Dumka, Jan. 17: Santhal village Dhatikobna, a short 16km from Dumka sadar block headquarters, has gone for a smart tweak in its panchayat penalty rules, something a management guru would perhaps grandiosely call “sweating an asset”.

Tucked in the hinterland of Santhal Pargana, Dhatikobna tribals largely live according to their own age-old rules. And sometimes, when they make new rules, it is a revelation for the rest of the world.

Last Sunday, on January 5, Dhatikobna panchayat, in a meeting, unanimously decided to stash away for village development half the money in a bank that they receive as penalty in cases it hears and spend the other half on necessary items for the community.

Earlier, the panchayat would blow up the entire money on country-made liquor, mutton and rice for the whole village.

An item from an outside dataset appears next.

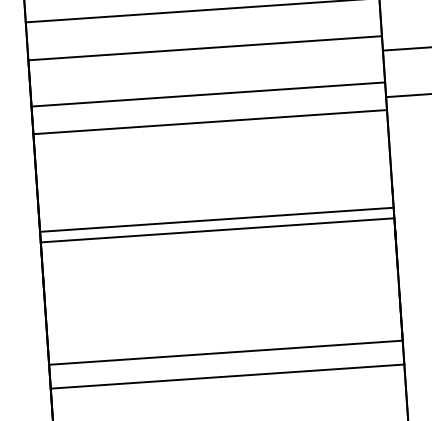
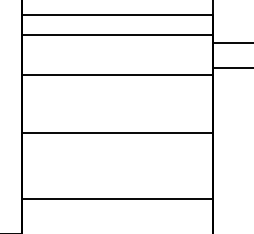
line: (207, 95) -> (117, 60), removed
line: (216, 219) -> (117, 127), removed
line: (227, 376) -> (117, 212), removed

The tribal panchayat is distinct from the elected symbol of grassroots democracy under panchayati raj institutions. It comprises five village elders who judge cases ranging from theft of grain to land disputes. However, the “trial” sees hundreds or even thousands of villagers and penalty is decided by democratic consensus.

Apart from social punishments such as the guilty being asked to host a feast for the entire village, tribal panchayats also imposes monetary penalty — a grey area for mainstream administration and umbrella tribal outfits such as Gram Pradhan Manjhi Sangathan.

Bhim Mandal, president of Gram Pradhan Manjhi Sangathan, a divisional-level outfit comprising traditional village heads across Santhal Pargana, asserted village panchayats were entitled to settle social disputes by consent but added they were not entitled to receive penalty in cash.

“The practice is unfortunately rampant. Culprits are penalised in cash before the whole village and amounts vary according to the severity of crime and social standing of the guilty. Still, the decision of the village panchayat of Dhitkobna indicates a positive transformation of tribal society,” Mandal said.

Dhitkobna villagers definitely think so. “From now, we will deposit half the money in the bank to save for village development and use the rest in doing things we need such as purchasing a sound system or community utensils, mats, chairs and so on, or for treatment and other exigencies,” a Dhitkobna villager told The Telegraph.

Search the folds of Santhal Pargana hinterland, and village panchayats such as that of Dhatikobna are a dime a dozen.

They are platforms that tribals prefer to go to with disputes, as police look the other way. A Dhatikobna villager who knows his neighbour has stolen his poultry won’t normally go all the way to the nearest Mufassil police station. He’ll walk up to a panchayat member.

Dumka subdivisional officer (civil) Ram Narayan Ram told The Telegraph that they knew about the tribal panchayats and also the system of penalty in cash and kind.

“Traditional tribal societies have their own rituals. But if it is a big case and there is a probability of emotions running high during a panchayat hearing, with the potential to pose a law and order problem, we depute magistrates and police personnel,” he said.